FormalPara Key Points

This is the first study showing the utility of clinical dermal open-flow microperfusion (dOFM) as a dermal pharmacokinetic approach to compare dermal bioavailability (BA) and support bioequivalence (BE) evaluations for a topical (locally acting) drug product.

dOFM is capable of directly measuring the penetration of topically applied acyclovir in human subjects in vivo with low variability for prolonged durations.

dOFM has the necessary accuracy and reproducibility to confirm BE for a reference acyclovir cream 5 % compared with itself, and is sufficiently sensitive to discriminate inequivalent BA between two different topical acyclovir cream 5 % products, in both cases based upon conventional BE criteria and pharmacokinetic endpoints.

1 Introduction

In many countries, strategies to control healthcare spending rely upon the availability and use of generic medicines. The safety and effectiveness of high-quality generic medicines is ensured through a demonstration of bioequivalence (BE) [1]. The methodology for assessing the BE of systemically absorbed drugs and for the statistical assessment of comparative systemic bioavailability (BA) based upon pharmacokinetic (PK) endpoints is well established. The same is not true for topical drug products, which are not intended to be absorbed into the systemic circulation. In the former instance, conventional regulatory BE acceptance criteria are based on the maximum plasma concentration (C max) of the drug and the area under the curve (AUC) of the plasma drug concentration vs. time profiles. For pharmaceutically equivalent products to be considered bioequivalent, the 90 % confidence interval for the ratio of the means of each of these PK endpoints should fall within specified BE limits (typically 0.80–1.25) on a log transformed basis [2, 3]. For topical glucocorticoid drug products, the vasoconstrictor assay is a well-established approach to efficiently evaluate BE [4]; however, it has limited scope only to that class of drug products. Otherwise, in general, a randomized, double-blind, parallel, placebo-controlled, comparative, clinical endpoint BE study that compares the test (generic) product with the reference listed drug product is the default approach routinely accepted in USA to demonstrate BE for most locally or regionally acting topical dosage forms [5]. This impacts the availability of topical generic products because such clinical endpoint BE studies may require even more participants than the studies originally performed by the innovator for the new drug [6]. Moreover, clinical endpoint BE studies may not be the most accurate, sensitive, or reproducible approach by which to distinguish differences in BA between different topical drug products [6, 7]. While a cutaneous PK approach may be a more efficient way to assess BE, evaluating the rate and extent at which the topical drug becomes available at the site of action (in the viable epidermis and dermis) is particularly challenging.
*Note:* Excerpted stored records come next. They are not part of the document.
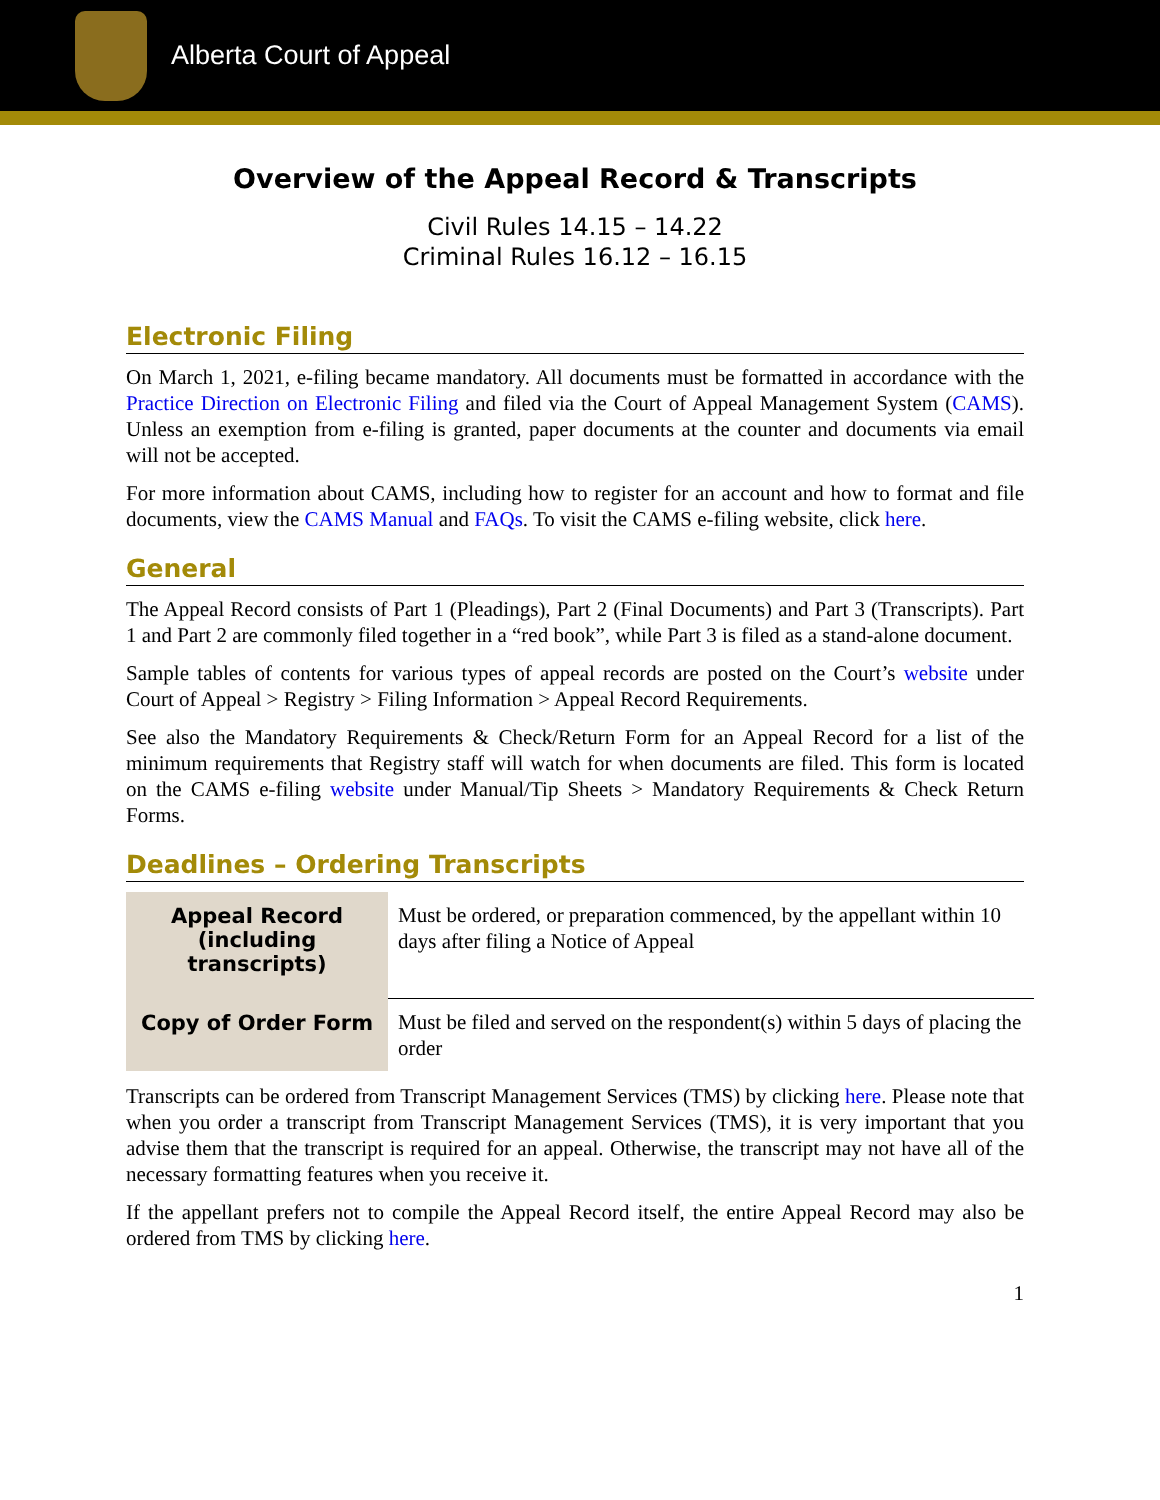Alberta Court of Appeal
Overview of the Appeal Record & Transcripts
Civil Rules 14.15 – 14.22
Criminal Rules 16.12 – 16.15
Electronic Filing
On March 1, 2021, e-filing became mandatory. All documents must be formatted in accordance with the Practice Direction on Electronic Filing and filed via the Court of Appeal Management System (CAMS). Unless an exemption from e-filing is granted, paper documents at the counter and documents via email will not be accepted.
For more information about CAMS, including how to register for an account and how to format and file documents, view the CAMS Manual and FAQs. To visit the CAMS e-filing website, click here.
General
The Appeal Record consists of Part 1 (Pleadings), Part 2 (Final Documents) and Part 3 (Transcripts). Part 1 and Part 2 are commonly filed together in a “red book”, while Part 3 is filed as a stand-alone document.
Sample tables of contents for various types of appeal records are posted on the Court’s website under Court of Appeal > Registry > Filing Information > Appeal Record Requirements.
See also the Mandatory Requirements & Check/Return Form for an Appeal Record for a list of the minimum requirements that Registry staff will watch for when documents are filed. This form is located on the CAMS e-filing website under Manual/Tip Sheets > Mandatory Requirements & Check Return Forms.
Deadlines – Ordering Transcripts
| Appeal Record (including transcripts) | Must be ordered, or preparation commenced, by the appellant within 10 days after filing a Notice of Appeal |
| Copy of Order Form | Must be filed and served on the respondent(s) within 5 days of placing the order |
Transcripts can be ordered from Transcript Management Services (TMS) by clicking here. Please note that when you order a transcript from Transcript Management Services (TMS), it is very important that you advise them that the transcript is required for an appeal. Otherwise, the transcript may not have all of the necessary formatting features when you receive it.
If the appellant prefers not to compile the Appeal Record itself, the entire Appeal Record may also be ordered from TMS by clicking here.
1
Different recommendations for such BE evaluations have previously been suggested [810].

To address this issue and help make high-quality topical generic drug products available to patients, Raney et al. explored the possibility of developing appropriate PK-based BE approaches for the comparative assessment of BA from topical dermatological drug products [11]. Evidence supporting the potential feasibility of such alternative in vivo methods has been presented in the literature, notably relating to tape stripping [1214] and dermal microdialysis [11, 1521].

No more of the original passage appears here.